A 13-year-old boy and the wounded a six-year-old were also among the dead, officials told the AFP news agency.

The army deployed troops in the areas in a bid to intervene, but they were forced to pull out after coming under attack and suffering casualties.

Lebanese Prime Minister Najib Mikati appealed to both sides to end the "absurd battle".

"We have repeatedly warned against being drawn into this blaze that has spread around Lebanon," he said, speaking of the conflict in neighbouring Syria.

Mr Mikati also urged Tripoli residents "not to allow anyone to transform you into ammunition for someone else's war", and warned that the security forces had been told to "bring the situation under control, to prohibit any armed presence and to arrest those responsible".

Later, political and religious leaders in Bab al-Tabbana and Jabal Muhsin agreed to implement a ceasefire.

By late afternoon, a fragile calm had descended on the area, although sporadic sniper fire continued, the BBC's Barbara Plett reports from Tripoli.

Sectarian faultline

Tripoli, a city of nearly 200,000 people and Lebanon's second largest, is one of the country's most volatile sectarian faultlines, with a small Alawite community living in the midst of a Sunni majority.

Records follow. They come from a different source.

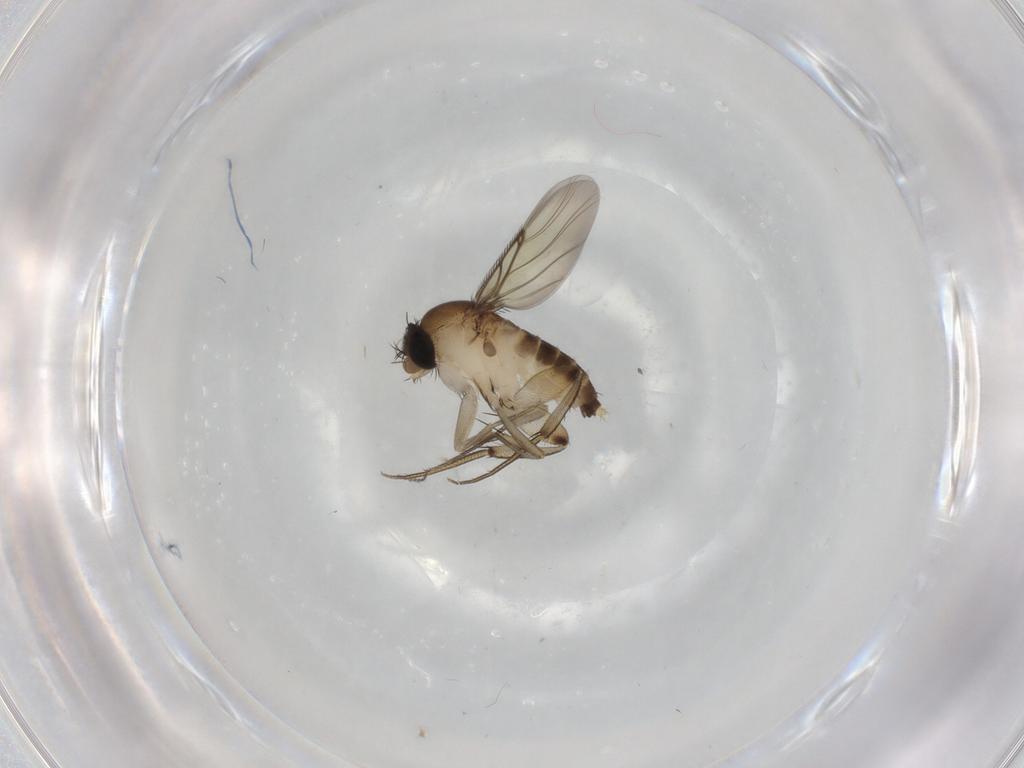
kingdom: Animalia
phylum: Arthropoda
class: Insecta
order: Diptera
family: Phoridae
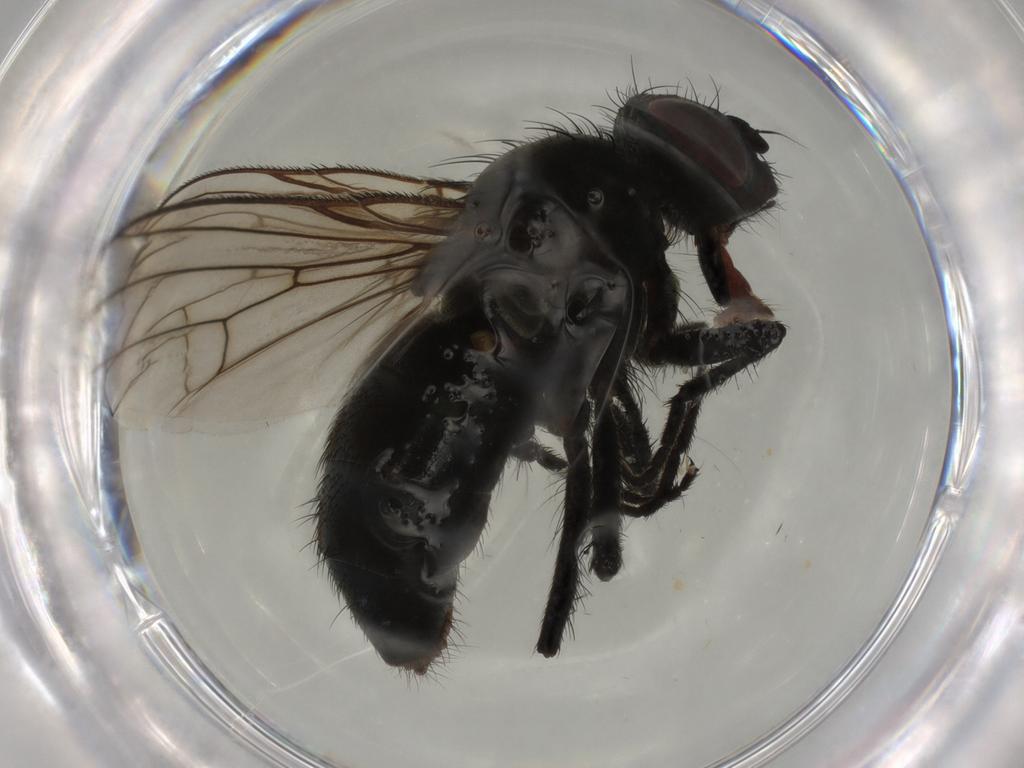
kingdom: Animalia
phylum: Arthropoda
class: Insecta
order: Diptera
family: Muscidae
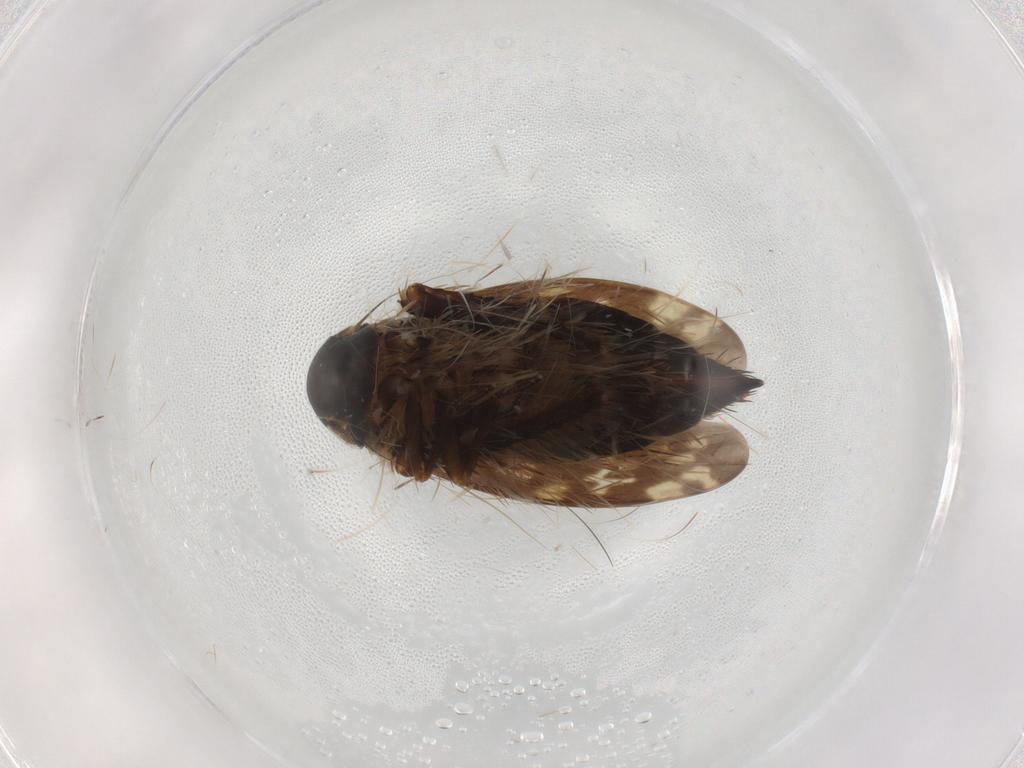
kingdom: Animalia
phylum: Arthropoda
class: Insecta
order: Hemiptera
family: Cicadellidae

Empty street in Tripoli, Lebanon (22 August 2012) Local leaders urged the army to increase its presence in Tripoli to prevent further violence

Violence has flared several times, including in early June when 15 people were killed, but locals say the last two days of clashes have been particularly intense. One witness said heavier weapons were being used, and over a larger area than normal.

Our correspondent says government policy has been to try to disassociate the country from the Syrian crisis, amid concern that it might re-ignite the divisions that fuelled Lebanon's own 15-year civil war.

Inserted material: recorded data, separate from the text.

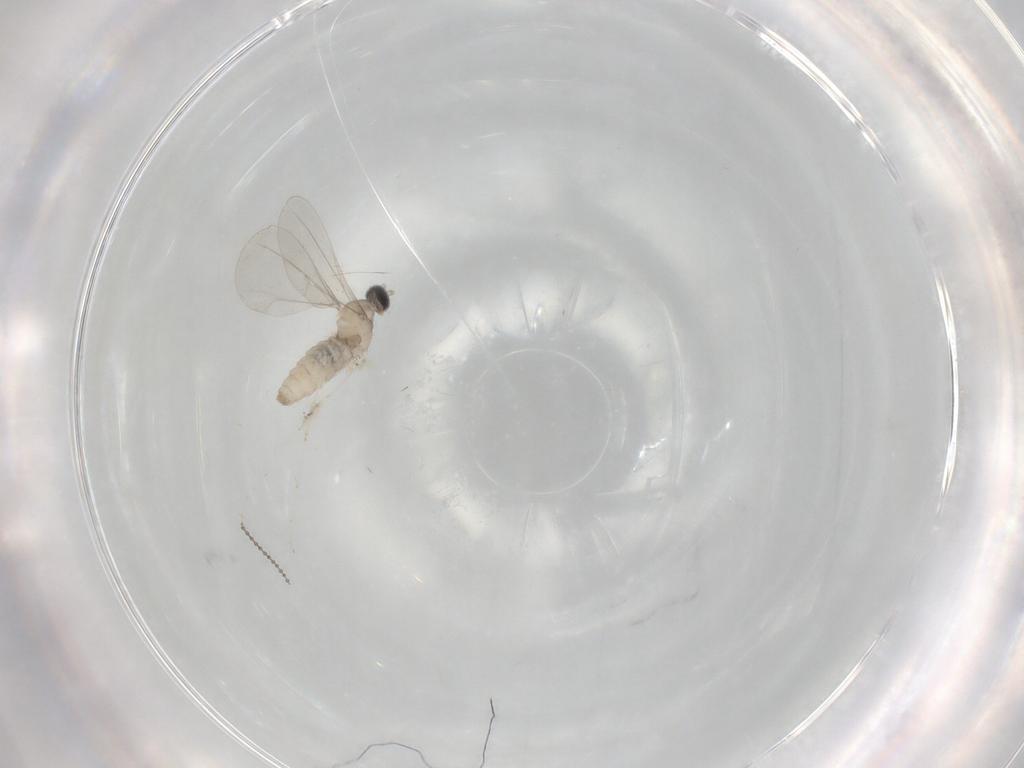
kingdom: Animalia
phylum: Arthropoda
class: Insecta
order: Diptera
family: Cecidomyiidae
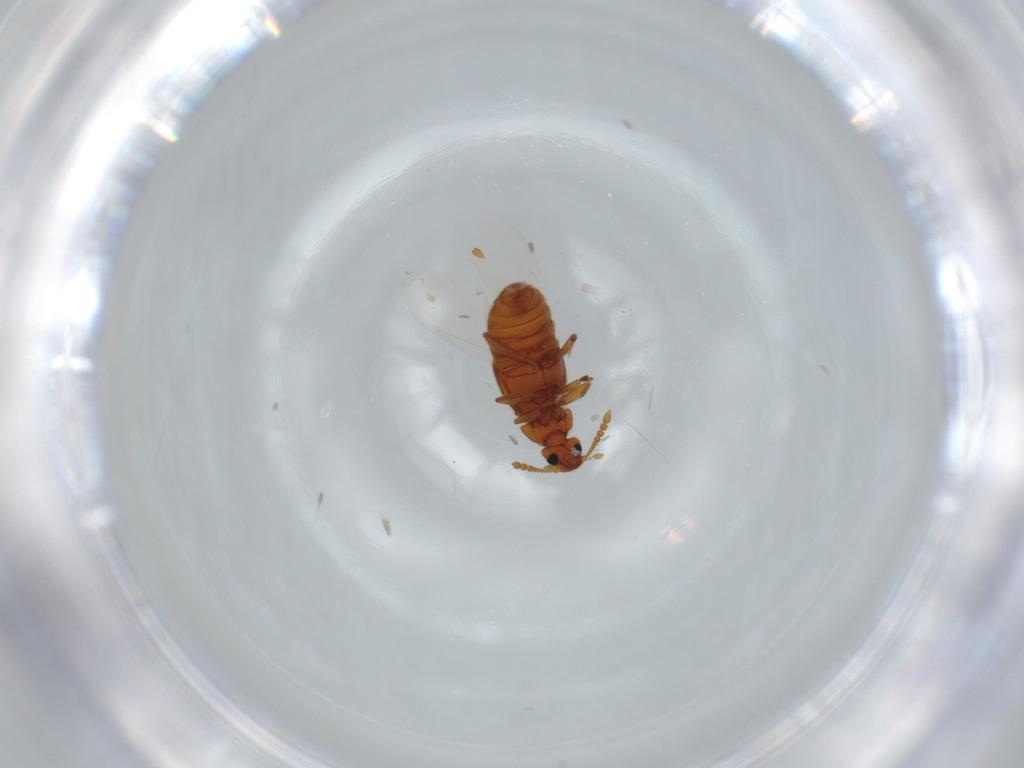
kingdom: Animalia
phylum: Arthropoda
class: Insecta
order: Coleoptera
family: Staphylinidae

But the more sectarian the violence becomes in Syria, the harder it is to prevent it from seeping across the border, she adds.

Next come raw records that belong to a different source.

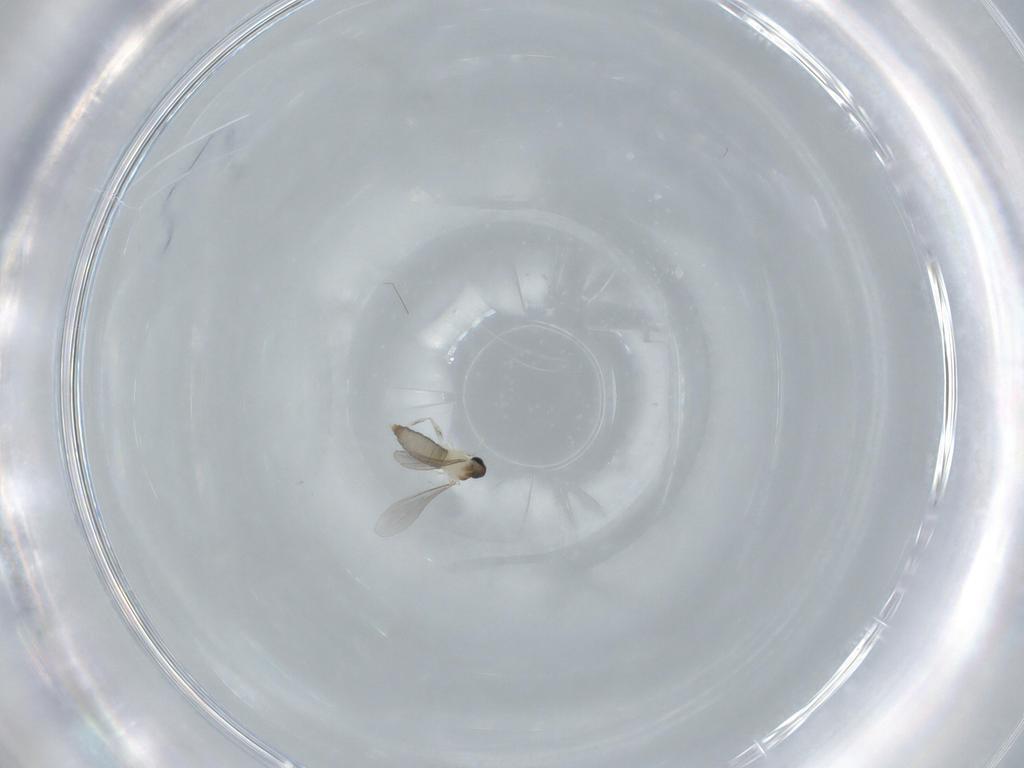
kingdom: Animalia
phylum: Arthropoda
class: Insecta
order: Diptera
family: Cecidomyiidae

Syria was the dominant foreign power in Lebanon for some 30 years and attitudes to the conflict which erupted there last year colour Lebanese politics beyond Tripoli.

Last week, a Lebanese Shia Muslim clan kidnapped dozens of Sunnis in retaliation for the abduction of a Lebanese Shia man by rebels in Syria.

The rebels had accused the man, Hassan Mekdad, of being a member of the powerful Shia Islamist movement, Hezbollah, who had entered the country to fight for the government. However, Hezbollah has denied any connection with the clan member or the kidnappings.